___ Information shown

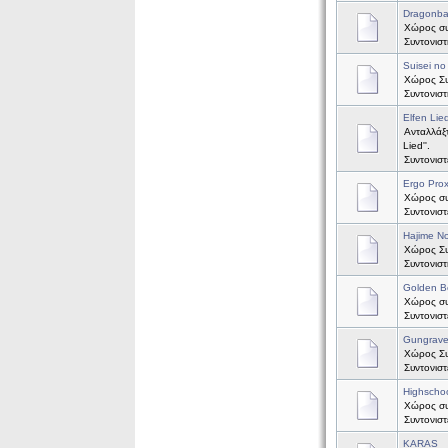
Dragonbal
Χώρος συζ
Συντονισ
Suisei no
Χώρος Συζ
Συντονισ
Elfen Lie
Ανταλλάξτ
Lied''.
Συντονισ
Ergo Pro
Χώρος συζ
Συντονισ
Hajime No
Χώρος Συζ
Συντονισ
Golden B
Χώρος συζ
Συντονισ
Gungrav
Χώρος Συ
Συντονισ
Highscho
Χώρος συ
Συντονισ
KARAS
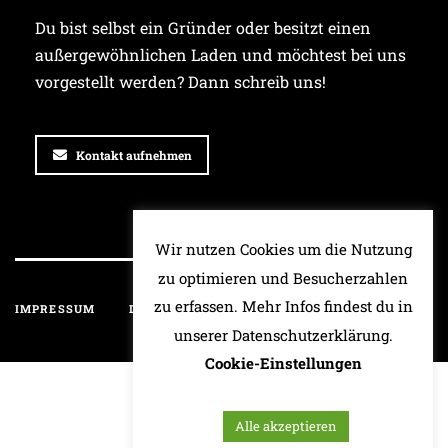
Du bist selbst ein Gründer oder besitzt einen
außergewöhnlichen Laden und möchtest bei uns
vorgestellt werden? Dann schreib uns!
Kontakt aufnehmen
Wir nutzen Cookies um die Nutzung
zu optimieren und Besucherzahlen
zu erfassen. Mehr Infos findest du in
IMPRESSUM
DATENSCHUTZ
HAFTUNGSAUSSCHLUSS
unserer Datenschutzerklärung.
Cookie-Einstellungen
Alle akzeptieren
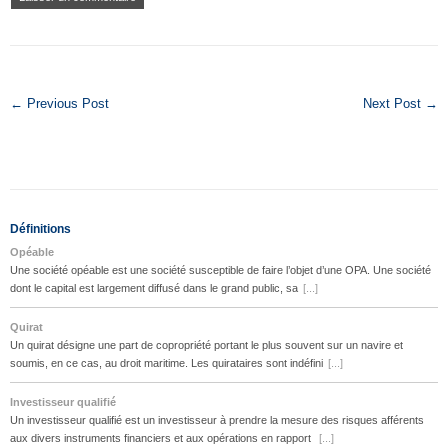
← Previous Post
Next Post →
Définitions
Opéable
Une société opéable est une société susceptible de faire l’objet d’une OPA. Une société
dont le capital est largement diffusé dans le grand public, sa
[...]
Quirat
Un quirat désigne une part de copropriété portant le plus souvent sur un navire et
soumis, en ce cas, au droit maritime. Les quirataires sont indéfini
[...]
Investisseur qualifié
Un investisseur qualifié est un investisseur à prendre la mesure des risques afférents
aux divers instruments financiers et aux opérations en rapport
[...]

______

* **What to do**
Gather every line of the records that contains the string "qualifié", treating uppercase and lowercase letters as different.

* **Worked solution**
Investisseur qualifié
Un investisseur qualifié est un investisseur à prendre la mesure des risques afférents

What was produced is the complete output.